Cette intelligence ne cherche jamais la performance.

  • Elle recherche l’harmonie.
  • Elle ne cherche pas la force pour elle-même.
  • Elle cherche la justesse.
  • Elle ne poursuit pas la souplesse spectaculaire.
  • Elle cultive l’adaptabilité.

Cette intelligence appartient déjà au vivant.

Nous ne l’inventons pas.

Nous apprenons simplement à cesser de lui faire obstacle.

Une pratique pour toute une vie

Les huit mobilités de la colonne ne constituent donc pas un programme d’exercices.

Elles forment une véritable philosophie du mouvement.

Chaque jour, quelques minutes suffisent pour les explorer :

  • retrouver une flexion qui invite au recueillement ;
  • ouvrir la poitrine dans une extension paisible ;
  • explorer les inclinaisons avec curiosité ;
  • tourner pour regarder le monde autrement ;
  • retrouver l’axe par l’auto-grandissement ;
  • accepter le poids de la Terre avant de s’élever ;
  • laisser enfin une onde parcourir toute la colonne comme une respiration visible.

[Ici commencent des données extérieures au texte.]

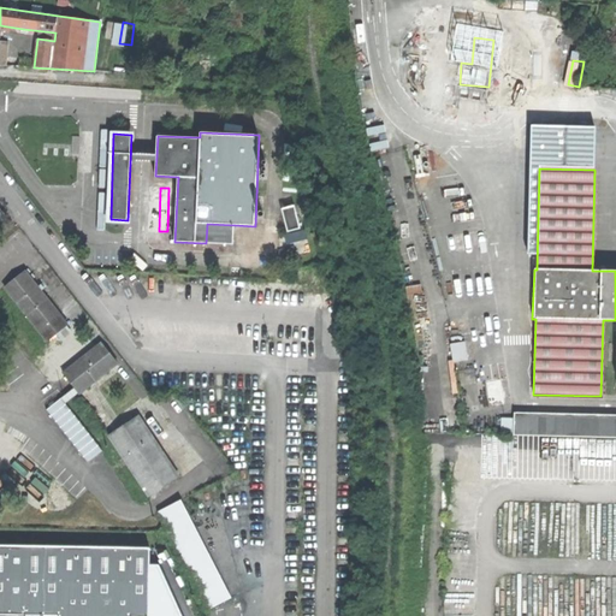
[(289,227),(294,243),(313,237),(306,212),(296,215),(298,225),(289,227)]
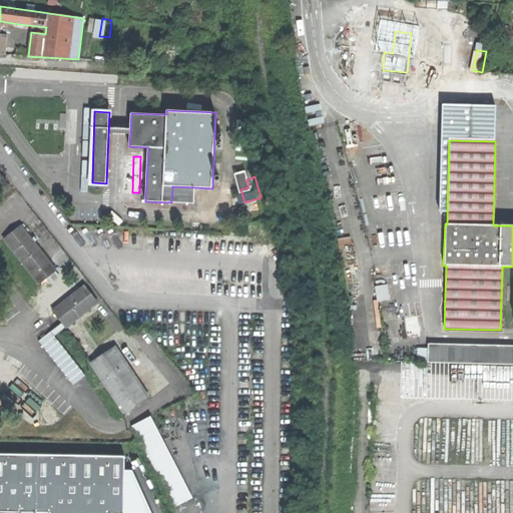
[(194,203),(195,187),(172,186),(171,202),(194,203)]
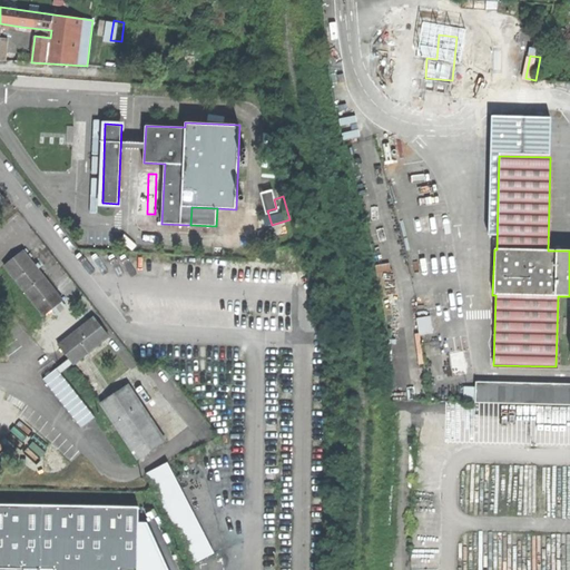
[(42,315),(62,300),(25,251),(5,266),(42,315)]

Il n’est pas nécessaire de rechercher une grande amplitude.

Quelques degrés de mobilité gagnés avec intelligence valent souvent mieux qu’une performance obtenue dans la contrainte.

Car la colonne ne récompense pas la violence.

  • Elle répond à la patience.
  • Elle ne s’ouvre pas sous la force.
  • Elle s’éveille sous l’attention.
  • Peut-être est-ce là son plus grand enseignement.

À mesure que les années passent, nous découvrons que la véritable souplesse n’est pas celle des muscles.

C’est celle de notre manière d’habiter le monde.

Et si la colonne vertébrale est le grand axe du corps, elle devient alors, par la qualité du mouvement, de la respiration et de la présence, l’un des plus beaux chemins de maturation de l’être humain.